Democrats Monday released a plan of their own, amounting to about $136 billion, that included a one-time tax rebate of $300 per person, an extension of unemployment benefits, $31 billion to the states and a $50,000 deduction for small-business investment in 2003.
The Democrats said their plan generated more short-term stimulus than the president's plan, and some economists agreed.
"The Democrats' proposal is more effective. I might quibble on some of the details, but it's completely focused on the short term," said Max Sawicky, an economist at the Economic Policy Institute.
Of course, the President's plan now goes to Congress, where it will be debated by Republicans and Democrats. Many economists think the final stimulus package will combine elements of both the President's plan and the Democrats' plan.
Relief for workers, none for states
The president's plan would give about 1.2 million unemployed workers an average of $3,000 apiece in "personal re-employment accounts," which will pay for their job training, child care and moving expenses while unemployed. If these people find jobs within 13 weeks of becoming eligible for the payment, they get to keep the balance, a job-hunting incentive.
The plan also calls for an extension of unemployment benefits, which expired for many people at the end of 2002.
But critics say that, unless the plan stimulates demand in the short term, it won't give unemployed people what they need most -- jobs.
"The bulk of the resources [in the plan] are irrelevant to the current employment situation; they don't take effect until later," Sawicky said.
And cash-strapped states will get no relief under Bush's plan.

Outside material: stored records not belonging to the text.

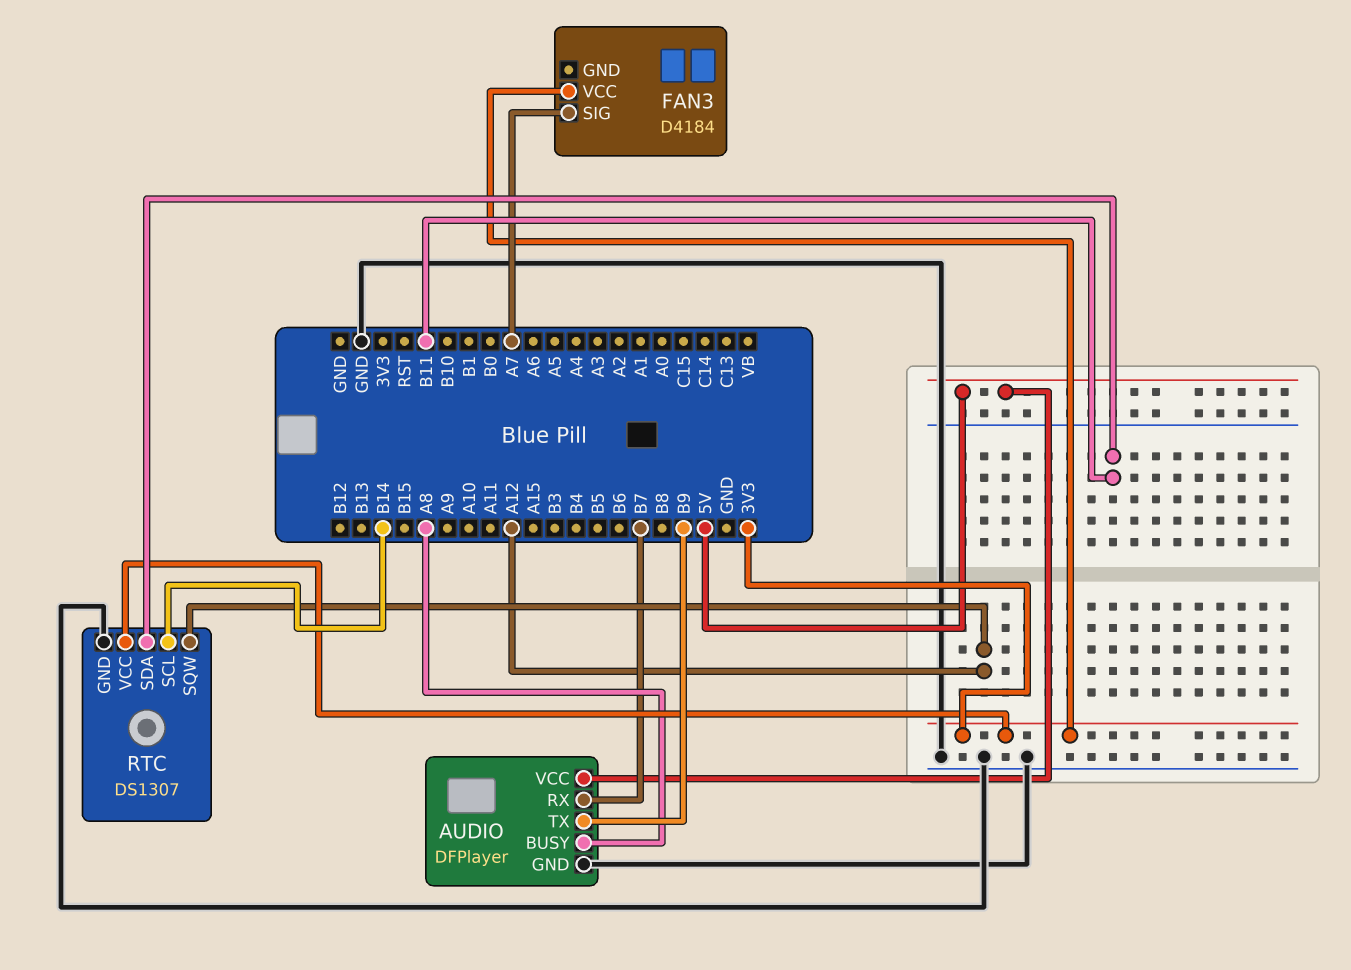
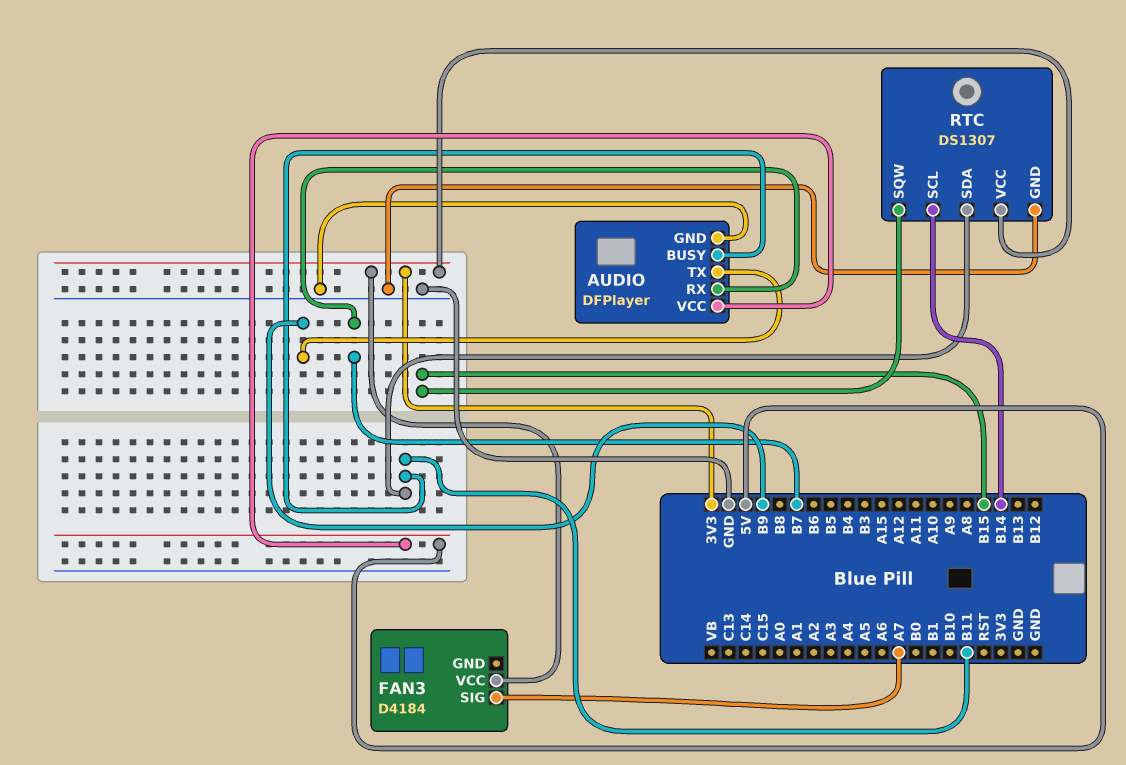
AUDIO pin BUSY: A8 -> B11
RTC pin SQW: A12 -> B15

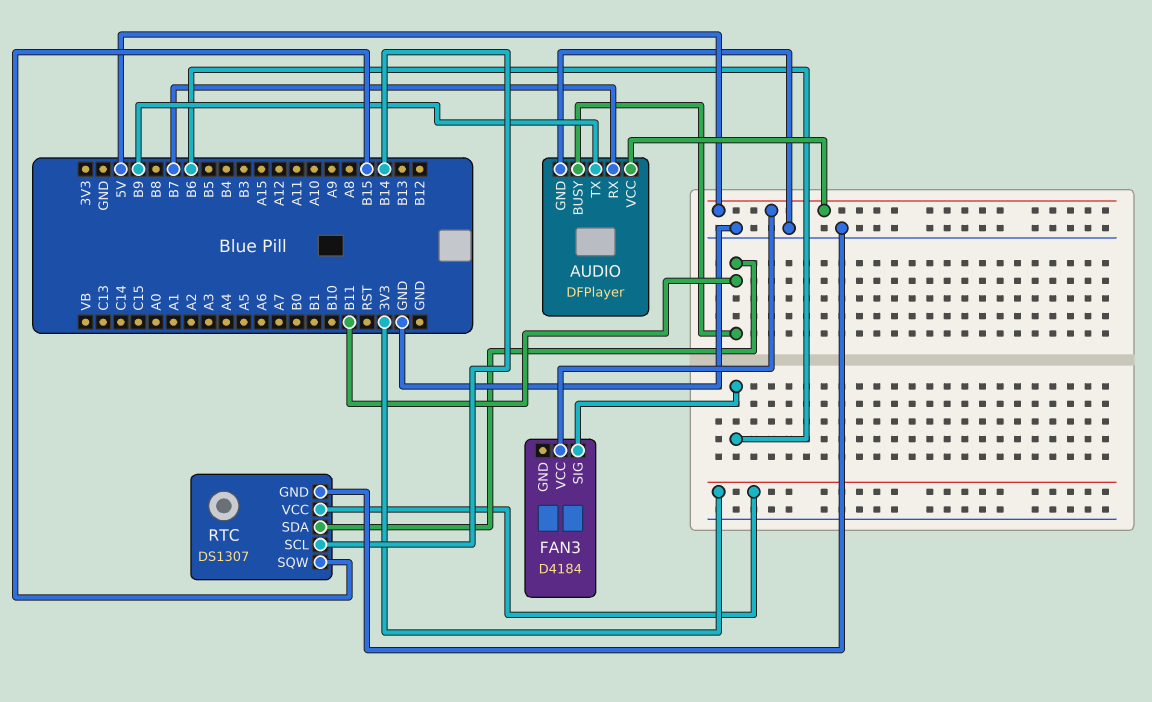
FAN3 pin SIG: A7 -> B6
FAN3 pin VCC: 3V3 -> 5V

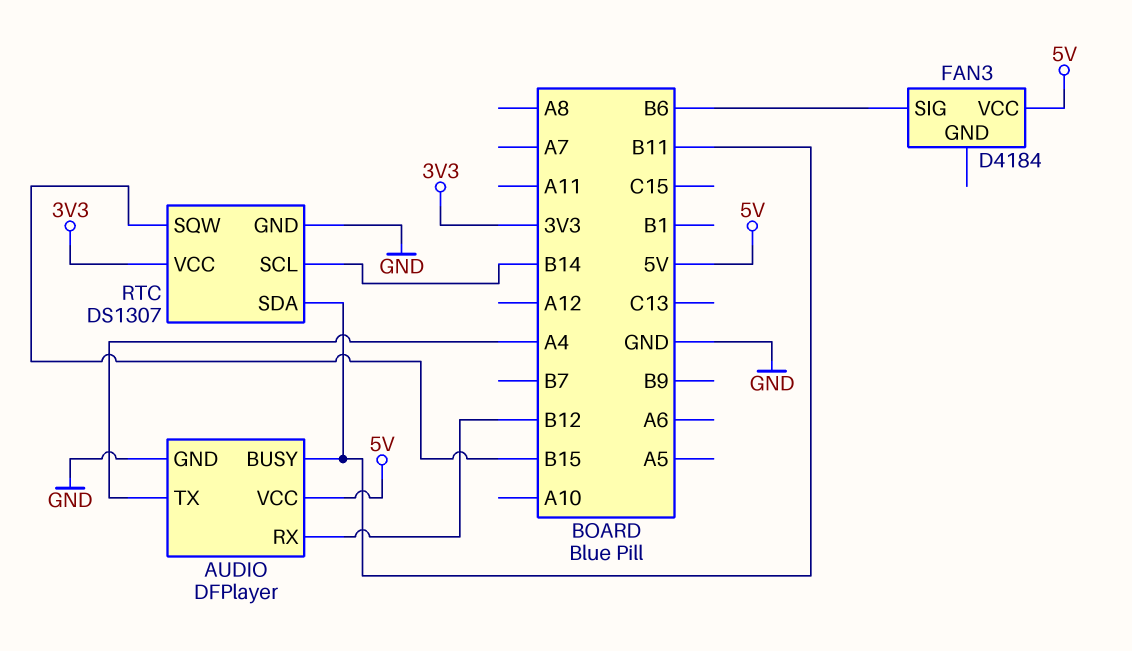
AUDIO pin RX: B7 -> B12
AUDIO pin TX: B9 -> A4

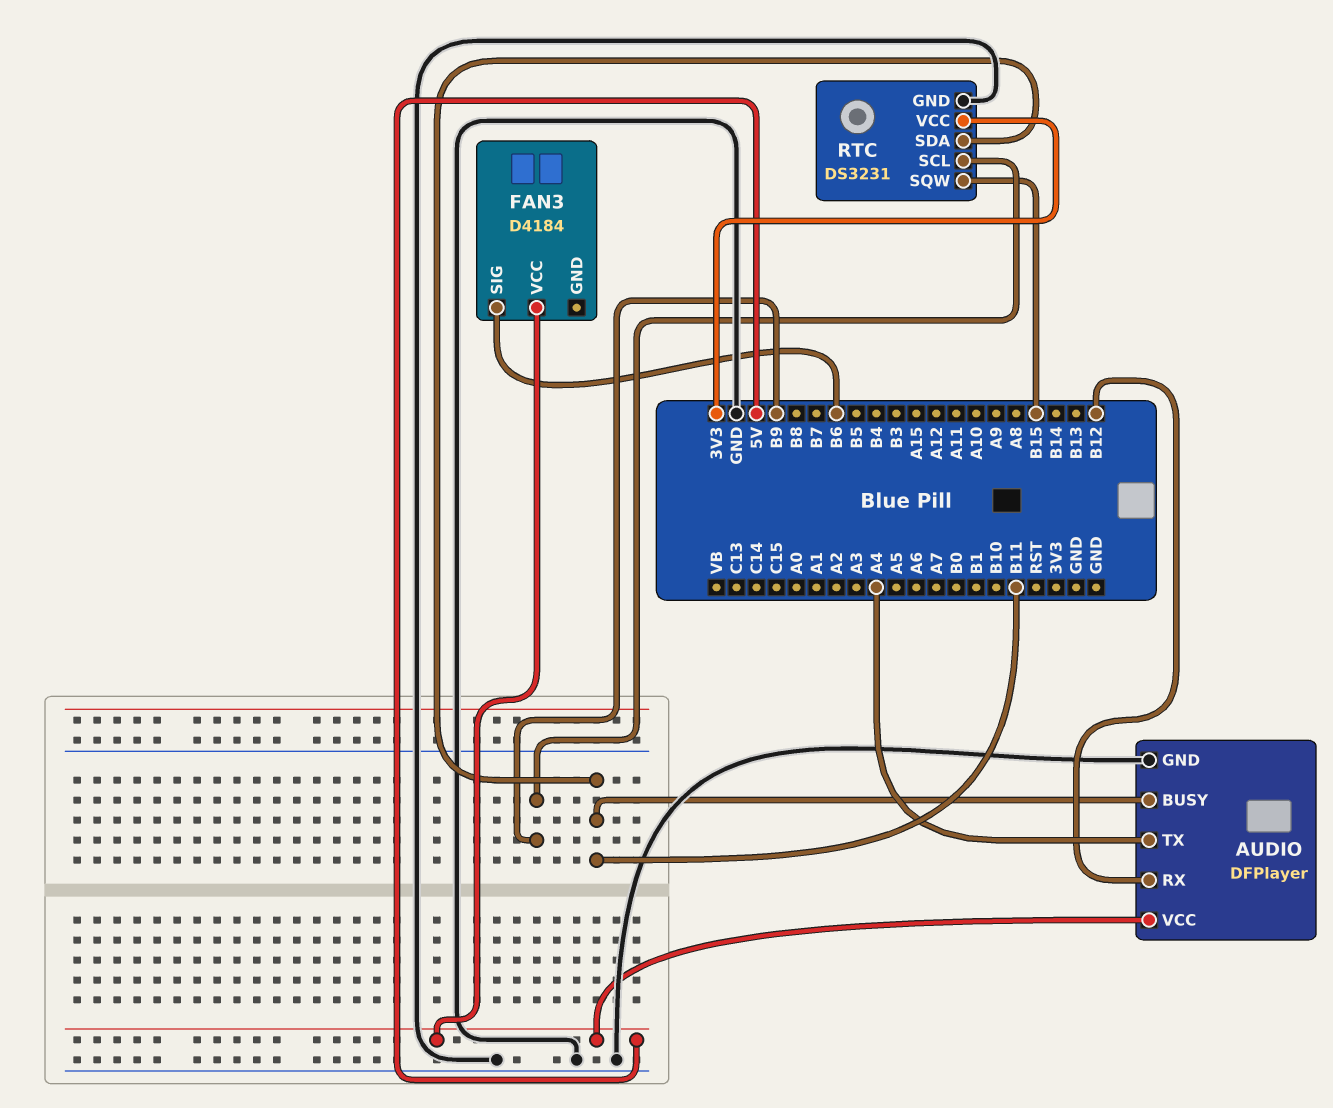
RTC: DS1307 -> DS3231
RTC pin SCL: B14 -> B9

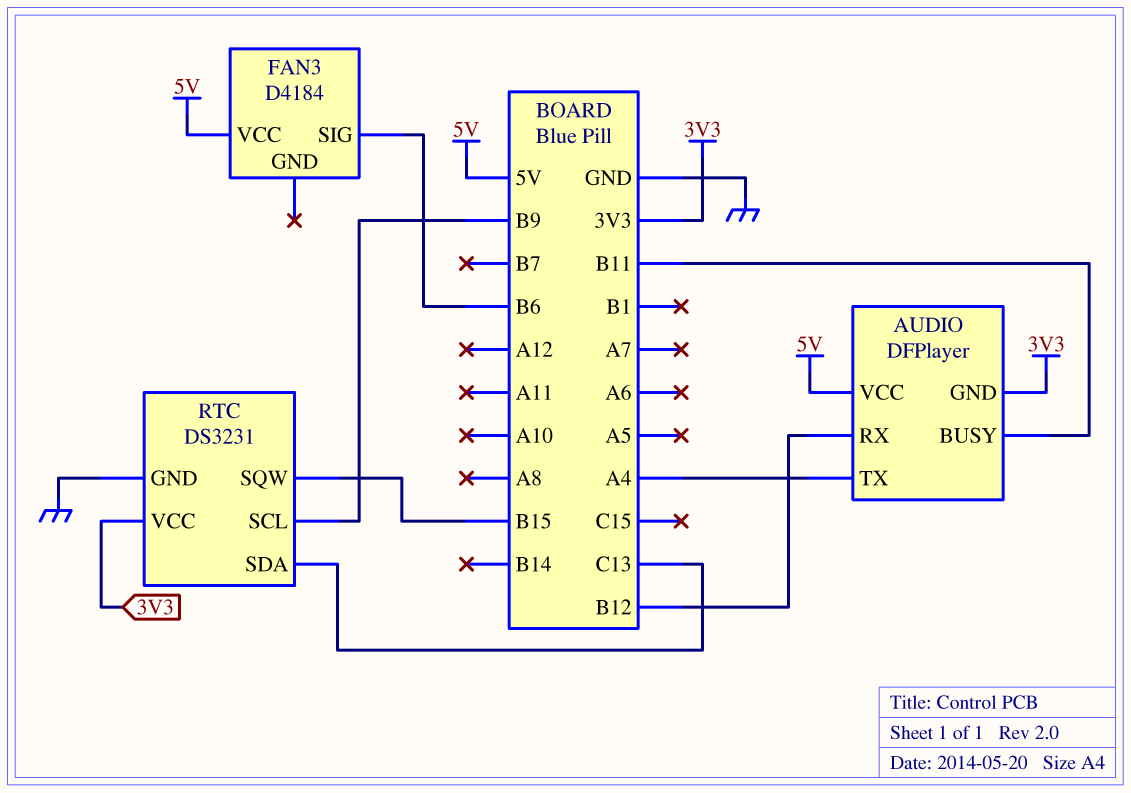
AUDIO pin GND: GND -> 3V3
RTC pin SDA: B11 -> C13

Many economists are concerned that state efforts to balance their budgets -- including tax hikes and spending cuts -- would offset much of the positive effect of any federal stimulus plan.
The president had considered offering about $10 billion to the states, in response to these concerns and to help win Democratic approval of his plan, but decided Tuesday to scrap the offer.
While states are required to balance their budgets, the federal government is not. Critics fear that the Bush plan would swell federal budget deficits, which would in turn force the government to issue more bonds, making those bonds more available and therefore cheaper, making the interest rates on those bonds higher, since investors would want a better return on the cheaper bonds.
Higher bond yields would lead to higher interest rates on other long-term debt, including mortgages and long-term corporate loans, which would slow down economic activity in the long run.
But many economists say it's acceptable, even desirable, to run a federal deficit when the economy's in trouble, since the government's tax revenue depends, in part, on how well the economy is doing.
"The alternative [to a stimulus package] could be worse," said James Glassman, senior U.S. economist at J.P. Morgan. "If the economy flounders, then there's a loss of revenue, worsening the budget situation -- it could even be worse than the measures you take in the short run to fix the economy."